Monday, April 18, 2011

Marvell (MRVL) Rating Cut to Hold by Susquehanna

Shares of Marvell (NASDAQ:MRVL) are getting crunched today, as Susquehanna lowered its rating on the company from "Positive" to "Neutral."

Even though Marvell Technology Group is cheap at this time, it is balance by the risk shifts from its top customer Research in Motion (NASDAQ:RIMM) and the hard-disk market.

According to Susquehanna Financial chip analyst Christopher Caso, Marvell's most recent projection for the April quarter was made before the earthquake in Japan, which means it will be skewed because of the now anticipated weak quarter for disk drives.

Caso said with Western Digital (NYSE:WDC) accounting for about 21 percent of Marvell’s annual revenue, it “is likely to be affected by [Texas Instruments's (TXN)] motor controller shortage.”

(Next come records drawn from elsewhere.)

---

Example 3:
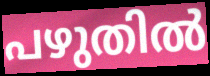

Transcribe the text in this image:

പഴുതിൽ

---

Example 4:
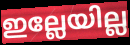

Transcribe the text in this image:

ഇല്ലേയില്ല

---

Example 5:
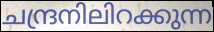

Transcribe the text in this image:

ചന്ദ്രനിലിറക്കുന്ന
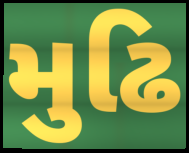
મુઢિ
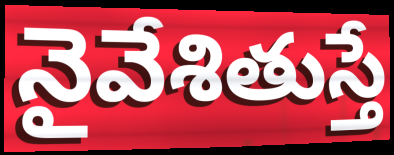
నైవేశితుస్తే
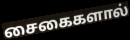
சைகைகளால்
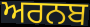
ਅਰਨਬ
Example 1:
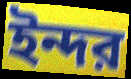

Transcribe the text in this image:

ইন্দর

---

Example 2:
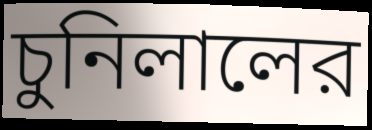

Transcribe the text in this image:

চুনিলালের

Also noted was while Seagate Technology (NASDAQ:STX) will be adding some parts from Marvell in the quarter, that will be offset by the loss of some socket business from Seagate.

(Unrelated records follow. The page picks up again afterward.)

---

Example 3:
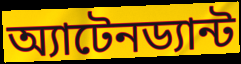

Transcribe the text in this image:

অ্যাটেনড্যান্ট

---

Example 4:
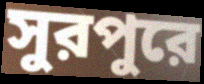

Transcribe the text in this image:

সুরপুরে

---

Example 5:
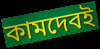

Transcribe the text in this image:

কামদেবই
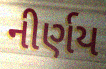
નીર્ણય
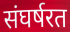
संघर्षरत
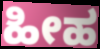
ಹೀಹ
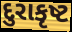
દુરાકૃષ્ટ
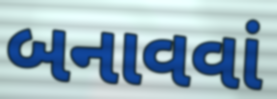
બનાવવાં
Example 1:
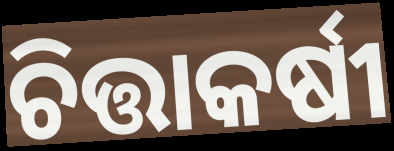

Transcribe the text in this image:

ଚିତ୍ତାକର୍ଷୀ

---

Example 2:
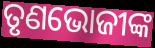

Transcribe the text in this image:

ତୃଣଭୋଜୀଙ୍କ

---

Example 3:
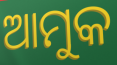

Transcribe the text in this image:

ଆମୁକ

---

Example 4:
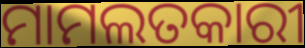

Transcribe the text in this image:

ମାମଲତକାରୀ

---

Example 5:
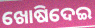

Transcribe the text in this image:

ଖୋଷିଦେଇ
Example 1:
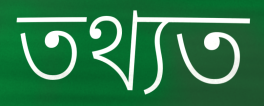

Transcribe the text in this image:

তথ্যত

With RIM generating 14 percent of revenue at Marvell, it isn't too bright there either, even though the company will have “at least three new phones ramping at RIM."

Some of that negativity comes from assumptions that eventually RIM will use "QNX" operating systems, which will more than likely utilize Qualcomm (NASDAQ:QCOM) chips, not Marvell's.

Marvell was trading at $15.13, falling $0.84, or 5.26 percent, as of 2:19 PM EDT.